Die Geschichte meiner Heimatinsel beschäftigte mich wieder in diesen Tagen an der See. Den Ursprüngen menschlichen Lebens hier wollte ich auf die Spur kommen. Nicht weiter bin ich damit gelangt als die mir zur Verfügung stehenden Quellen es zulassen. Immerhin, einiges Wissen ließ sich zusammentragen. Bereits im ausgehenden Mittelalter lebten Menschen auf der Insel Juist, das lässt sich mit einiger Sicherheit sagen. Zu Beginn der Neuzeit mehren sich die Informationen über das Leben auf der Insel. Im vorhergehenden Kapitel habe ich es knapp zusammengefasst dargestellt.

Juist war wohl, einen anderen Grund gibt es nicht, wegen des Gestüts für den Landesherrn von besonderer Bedeutung. Insofern kam den Vögten als verlängerter Arm der herrschaftlichen Verwaltung eine besondere Funktion zu. Der älteste überhaupt bekannte ostfriesische Inselvogt war Evert van Pylsum, Amtman up der Juest der mindestens von 1516 bis 1534 dieses Amt bekleidete heißt es in De Juest, Zur Kulturgeschichte des alten Eilands. Seine Amtsgeschäfte hat er wohl von Emden aus geführt, wo er ein angesehener Bürger und in den 20er Jahren des 16. Jahrhunderts auch Stadtbaumeister war. Über seine soziale Stellung gibt ein erhaltener Heiratsvertrag seiner Tochter Swane Auskunft, die er 1534 einem Ede Jeltkins zur Frau gab. Als Mitgift erhielt sie ….ein halbes Haus in Emden, zwei Ochsen im Werte von je 20 Gulden, eine Stallkuh, und eine Ausstattung <wall gekledet, so een borgers dochter to steiht>. Von Zeit zu Zeit, möglicherweise auch nach vom Landesherrn vorgegebenen Weisungen, hat er sich zur Insel übersetzen lassen, um nach dem Rechten zu sehen. Ob Tochter Swane wohl gerne einmal mitgefahren wäre frage ich mich. Sicher hat der Vater gelegentlich von seinen Reisen berichtet. Vielleicht hat es sie auch gegraust, wenn der Vogt seine Berichte mit übertrieben finsteren Geschichten über das Leben auf der Insel würzte. Für Menschen die in einer befestigten Stadt lebten, müssen Inseln, mit den wenigen dort in Hütten ähnlichen Behausungen lebenden Personen, sehr exotisch gewesen sein.

Aufgabenstellung:
Setzen Sie den oben abgedruckten Text zur Geschichte der Insel Juist im Anschluss an seinen letzten Satz fort.

Zu prüfende Daten:
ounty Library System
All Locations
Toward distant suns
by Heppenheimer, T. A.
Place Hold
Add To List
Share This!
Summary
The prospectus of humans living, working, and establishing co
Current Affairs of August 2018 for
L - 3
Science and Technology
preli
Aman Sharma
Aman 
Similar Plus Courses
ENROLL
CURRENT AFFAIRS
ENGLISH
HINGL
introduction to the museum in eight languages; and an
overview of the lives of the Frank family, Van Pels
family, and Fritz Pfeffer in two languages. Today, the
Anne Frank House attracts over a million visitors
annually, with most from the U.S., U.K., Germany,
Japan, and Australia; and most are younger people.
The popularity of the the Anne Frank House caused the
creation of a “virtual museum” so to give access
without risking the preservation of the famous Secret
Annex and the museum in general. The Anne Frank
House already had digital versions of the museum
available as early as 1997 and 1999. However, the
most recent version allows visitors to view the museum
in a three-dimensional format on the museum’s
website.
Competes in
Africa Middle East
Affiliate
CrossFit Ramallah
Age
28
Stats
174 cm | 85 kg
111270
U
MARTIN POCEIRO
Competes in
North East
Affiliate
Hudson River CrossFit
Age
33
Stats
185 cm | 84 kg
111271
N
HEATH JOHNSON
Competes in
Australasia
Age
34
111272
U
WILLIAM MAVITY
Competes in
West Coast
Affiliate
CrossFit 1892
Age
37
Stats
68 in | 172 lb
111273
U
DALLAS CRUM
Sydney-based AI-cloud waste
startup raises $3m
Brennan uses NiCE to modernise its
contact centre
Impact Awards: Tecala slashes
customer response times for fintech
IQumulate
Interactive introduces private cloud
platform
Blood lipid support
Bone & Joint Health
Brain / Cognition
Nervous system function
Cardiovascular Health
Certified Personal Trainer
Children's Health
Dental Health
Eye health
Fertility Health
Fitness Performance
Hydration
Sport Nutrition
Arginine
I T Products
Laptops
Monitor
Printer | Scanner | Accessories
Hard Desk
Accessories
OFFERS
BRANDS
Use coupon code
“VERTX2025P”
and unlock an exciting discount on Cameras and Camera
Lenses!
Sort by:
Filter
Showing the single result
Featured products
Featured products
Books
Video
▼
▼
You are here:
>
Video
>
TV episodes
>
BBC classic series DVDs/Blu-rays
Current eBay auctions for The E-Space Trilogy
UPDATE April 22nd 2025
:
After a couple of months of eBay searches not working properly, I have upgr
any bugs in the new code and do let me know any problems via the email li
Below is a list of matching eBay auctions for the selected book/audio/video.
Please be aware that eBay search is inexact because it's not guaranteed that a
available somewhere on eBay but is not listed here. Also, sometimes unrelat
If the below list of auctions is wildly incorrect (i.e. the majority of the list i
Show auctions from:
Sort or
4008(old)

Lösung:
Die Nachfolger des Evert van Pylsum lebten offenbar überwiegend auf der Insel, waren nicht selten auch Insulaner. Die älteste bekannte Bestallungsurkunde für einen Juister Vogt datiert vom 4.5.1631. Sie wurde für einen Joris Janßen ausgestellt und vom Landesherrn eigenhändig unterzeichnet. Sie sagt viel darüber aus wie damals auf der Insel gelebt wurde, daher will ich sie in Auszügen und mit Kommentaren hier wiedergeben.

Unter 1) heißt es da, der Vogt möge einen leiblichen Eid schwören, … daß er Uns und Unseren Erben getreu, hold und gehorsam sein möge … Nun, dies ist leicht gesagt, aber unter den herrschenden Bedingungen sicher nicht immer leicht umzusetzen. Der Graf nimmt den Pluralis Majestatis für sich in Anspruch nehme ich verwundert zur Kenntnis. Seine Vorfahren waren ostfriesische Häuptlinge, er ist nun „Wir“ und von Gottes Gnaden.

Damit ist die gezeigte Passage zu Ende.